I have been working with "data science" related issues for almost a decade and I have always been huge fan of scale free networks and complexity theory.
When I am building a domain rich model (opposite of anemic machine learning model, which assumes that "logistic regression" or other general technical method is enough to solve the problem if I have enough data), I need to have mental model about the complexity and possible features related to the data domain. For this, the Model of Hierachical Complexity (Michael Commons) is useful; I should try to make layers of feature extractors, which operate on different levels of complexity. The lower layers sub-optimize agents to solve very specific problems very efficiently, and the layers above try to solve "noise pollution" generated from the conflicts of the interactions of lower layer agents.
I have discovered one efficient way to discover classes of hierarchical complexity by using scale-free network theory.
Let's take economy as an example. There are employees, organically grown companies, corporations funded by investments, banks and governments. When you take annual circulation of capital through each of these systems, you get logarithmic base numbers 4, 6, 32, 37 etc. Employees, who earn barely enough to be considered as employees (a dollar per day) rank to four on the logarithmic scale; world average is around 7 and very well paid Silicon Valley people are around 10. There seems to be strong correlates between 4 rated always being barely existing things, and 7 rated being average things; the rate of 10 seems to have quite much error, due to the "unfair advantages" aspects (I know this sounds horrific in mathematical exactness sense).
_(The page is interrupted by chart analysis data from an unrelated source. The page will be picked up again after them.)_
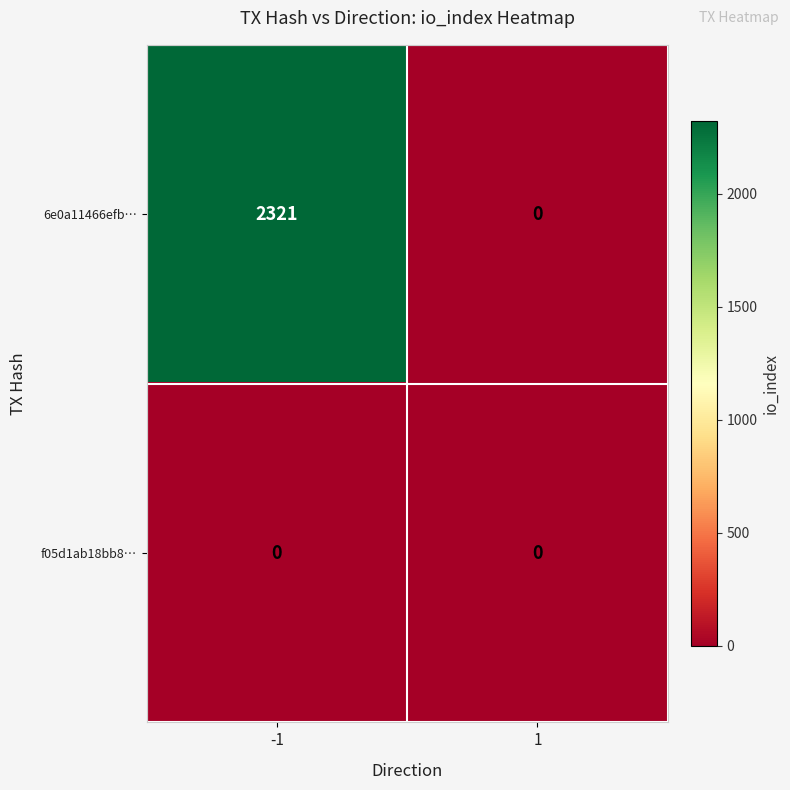

Count the number of categories in the chart.

2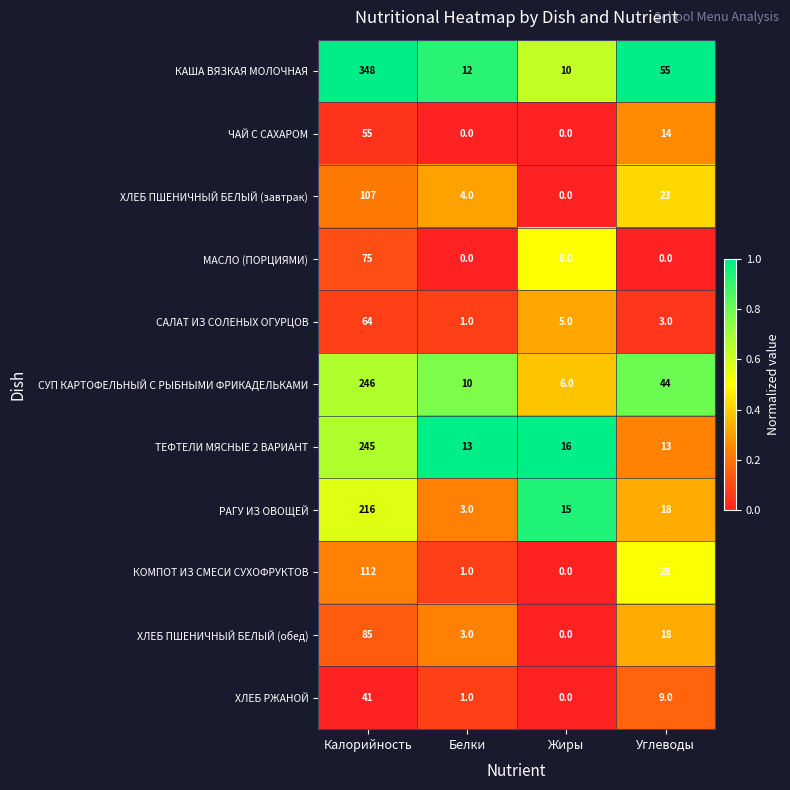

List the series in order of their peak value, highest first.

КАША ВЯЗКАЯ МОЛОЧНАЯ, СУП КАРТОФЕЛЬНЫЙ С РЫБНЫМИ ФРИКАДЕЛЬКАМИ, ТЕФТЕЛИ МЯСНЫЕ 2 ВАРИАНТ, РАГУ ИЗ ОВОЩЕЙ, КОМПОТ ИЗ СМЕСИ СУХОФРУКТОВ, ХЛЕБ ПШЕНИЧНЫЙ БЕЛЫЙ (завтрак), ХЛЕБ ПШЕНИЧНЫЙ БЕЛЫЙ (обед), МАСЛО (ПОРЦИЯМИ), САЛАТ ИЗ СОЛЕНЫХ ОГУРЦОВ, ЧАЙ С САХАРОМ, ХЛЕБ РЖАНОЙ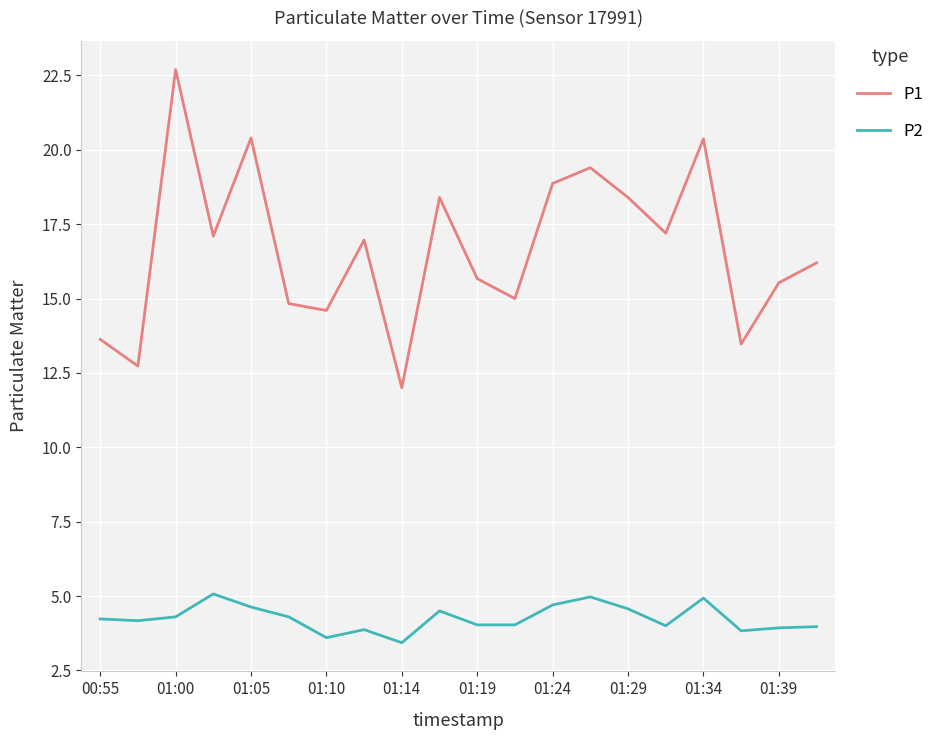

Rank the series by their average value, from lowest to highest.

P2, P1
I have done similar research on music industry (based on Finnish data); for organically grown bands, there exists a base number, which quite well can determine, that if band barely exists (number 4), only 18 people have seen it during the year, for average organic bands the number is around 200 (rank 7) and it is really hard to remain unsigned when you reach over 1000 paying fans every year. For signed bands; in order to reach rank 7 you should tour at least 10 major city gigs (non-Arena, regular venues) a year with great success. With major labels; again very different game. Can this be just superstitious numerology or is this a thing?
So, it seems that scale free networks are everywhere and they seem to consist of entities, which depend on similar resources, but due to hierarchical complexity, have different rules of growth (fitness function). By using logarithmic scaling, it seems to be possible to vaguely detect these different complexity layers and which entities belong to which. I am not claiming that this method is of exact science, but for machine learning purposes, this would provide easy to use tool for multi-agent-system optimization.
I believe someone has already discovered this mathematical thing. I am looking for it's name in order to study it more deeply, since this problem has been fascinating me over a decade. Or is this one of those things, which are too hard to prove to exist aside from superstitions?